* What the exercise asks *
Pick out and copy every line in the entries below that contains the word "event". Letter case counts, so match capitals and lowercase exactly.

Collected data
◆ ◆ ◆ ◆ ◆ ◆ ◆
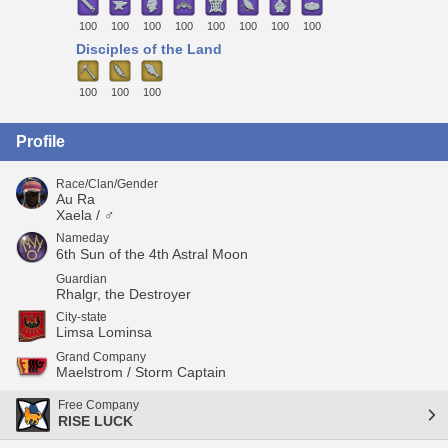
100
100
100
100
100
100
100
100
Disciples of the Land
100
100
100
Profile
Race/Clan/Gender
Au Ra
Xaela / ♂
Nameday
6th Sun of the 4th Astral Moon
Guardian
Rhalgr, the Destroyer
City-state
Limsa Lominsa
Grand Company
Maelstrom / Storm Captain
Free Company
RISE LUCK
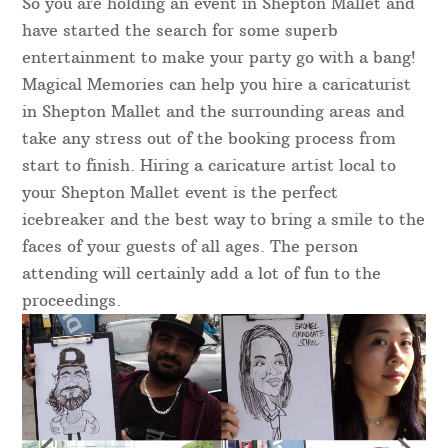
So you are holding an event in Shepton Mallet and
have started the search for some superb
entertainment to make your party go with a bang!
Magical Memories can help you hire a caricaturist
in Shepton Mallet and the surrounding areas and
take any stress out of the booking process from
start to finish. Hiring a caricature artist local to
your Shepton Mallet event is the perfect
icebreaker and the best way to bring a smile to the
faces of your guests of all ages. The person
attending will certainly add a lot of fun to the
proceedings.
◆ ◆ ◆ ◆ ◆ ◆ ◆
* Task result *
So you are holding an event in Shepton Mallet and
your Shepton Mallet event is the perfect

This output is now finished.